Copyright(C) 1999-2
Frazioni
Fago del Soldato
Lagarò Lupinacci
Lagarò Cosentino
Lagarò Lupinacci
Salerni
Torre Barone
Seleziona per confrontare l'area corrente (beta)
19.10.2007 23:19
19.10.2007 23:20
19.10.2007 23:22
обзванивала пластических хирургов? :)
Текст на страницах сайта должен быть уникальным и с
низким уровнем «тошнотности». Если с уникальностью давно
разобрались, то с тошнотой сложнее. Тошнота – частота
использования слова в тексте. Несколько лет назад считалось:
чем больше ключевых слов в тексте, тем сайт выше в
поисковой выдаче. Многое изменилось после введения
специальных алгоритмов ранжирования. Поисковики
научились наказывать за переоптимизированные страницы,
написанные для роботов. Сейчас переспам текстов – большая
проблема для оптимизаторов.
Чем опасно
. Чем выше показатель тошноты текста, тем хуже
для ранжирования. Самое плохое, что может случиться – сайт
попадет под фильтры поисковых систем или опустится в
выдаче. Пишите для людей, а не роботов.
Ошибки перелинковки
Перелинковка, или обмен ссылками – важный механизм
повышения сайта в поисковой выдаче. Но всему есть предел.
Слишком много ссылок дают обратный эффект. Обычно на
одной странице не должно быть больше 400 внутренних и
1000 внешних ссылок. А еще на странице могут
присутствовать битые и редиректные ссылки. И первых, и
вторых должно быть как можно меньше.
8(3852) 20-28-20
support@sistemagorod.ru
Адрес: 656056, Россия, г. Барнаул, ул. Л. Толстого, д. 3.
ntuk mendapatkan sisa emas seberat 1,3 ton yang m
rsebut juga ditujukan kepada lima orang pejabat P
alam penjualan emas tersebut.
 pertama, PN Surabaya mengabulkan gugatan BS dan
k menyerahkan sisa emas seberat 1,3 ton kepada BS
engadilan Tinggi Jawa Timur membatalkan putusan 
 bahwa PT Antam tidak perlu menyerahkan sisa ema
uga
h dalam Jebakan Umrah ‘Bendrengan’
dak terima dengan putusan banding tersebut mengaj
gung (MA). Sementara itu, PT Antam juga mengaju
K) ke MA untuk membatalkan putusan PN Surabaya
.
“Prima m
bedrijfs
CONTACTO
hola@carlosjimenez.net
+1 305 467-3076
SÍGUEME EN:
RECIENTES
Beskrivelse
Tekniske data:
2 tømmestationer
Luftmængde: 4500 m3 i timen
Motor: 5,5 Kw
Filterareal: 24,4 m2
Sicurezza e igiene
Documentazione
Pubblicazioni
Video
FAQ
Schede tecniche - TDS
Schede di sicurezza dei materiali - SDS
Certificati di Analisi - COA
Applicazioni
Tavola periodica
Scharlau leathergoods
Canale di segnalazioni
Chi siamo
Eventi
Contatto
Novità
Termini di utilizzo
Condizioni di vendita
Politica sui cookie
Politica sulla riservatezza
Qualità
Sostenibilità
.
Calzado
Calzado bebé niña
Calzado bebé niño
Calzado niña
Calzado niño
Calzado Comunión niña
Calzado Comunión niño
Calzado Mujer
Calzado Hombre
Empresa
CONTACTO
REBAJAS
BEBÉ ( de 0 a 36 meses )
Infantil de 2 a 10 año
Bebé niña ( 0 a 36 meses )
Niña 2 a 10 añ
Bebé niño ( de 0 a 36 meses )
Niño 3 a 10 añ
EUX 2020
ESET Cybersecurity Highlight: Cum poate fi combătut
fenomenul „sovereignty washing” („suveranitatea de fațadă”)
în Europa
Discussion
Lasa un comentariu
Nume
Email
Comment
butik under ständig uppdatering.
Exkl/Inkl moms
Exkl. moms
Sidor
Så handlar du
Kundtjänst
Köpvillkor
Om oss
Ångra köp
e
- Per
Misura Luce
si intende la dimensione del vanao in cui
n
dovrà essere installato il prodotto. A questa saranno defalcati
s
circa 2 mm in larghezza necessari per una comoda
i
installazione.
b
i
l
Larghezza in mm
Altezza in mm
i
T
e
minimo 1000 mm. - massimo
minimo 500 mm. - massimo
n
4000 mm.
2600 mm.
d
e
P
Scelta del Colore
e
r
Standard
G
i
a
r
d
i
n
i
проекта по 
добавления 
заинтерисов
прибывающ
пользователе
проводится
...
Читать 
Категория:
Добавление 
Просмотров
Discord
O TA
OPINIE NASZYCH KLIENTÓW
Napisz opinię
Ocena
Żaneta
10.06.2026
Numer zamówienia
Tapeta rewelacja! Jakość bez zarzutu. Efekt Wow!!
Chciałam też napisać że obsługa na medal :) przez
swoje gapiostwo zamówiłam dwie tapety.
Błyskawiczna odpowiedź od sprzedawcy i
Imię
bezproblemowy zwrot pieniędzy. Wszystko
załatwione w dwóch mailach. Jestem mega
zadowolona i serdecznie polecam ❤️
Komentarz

..........

**Problem requirements:** Please give the listing again from its first line through the line containing "Текст на страницах", changing "Frazioni" to "Località" and leaving everything else as it is. Return only those lines.

**Solution:**
Copyright(C) 1999-2
Località
Fago del Soldato
Lagarò Lupinacci
Lagarò Cosentino
Lagarò Lupinacci
Salerni
Torre Barone
Seleziona per confrontare l'area corrente (beta)
19.10.2007 23:19
19.10.2007 23:20
19.10.2007 23:22
обзванивала пластических хирургов? :)
Текст на страницах сайта должен быть уникальным и с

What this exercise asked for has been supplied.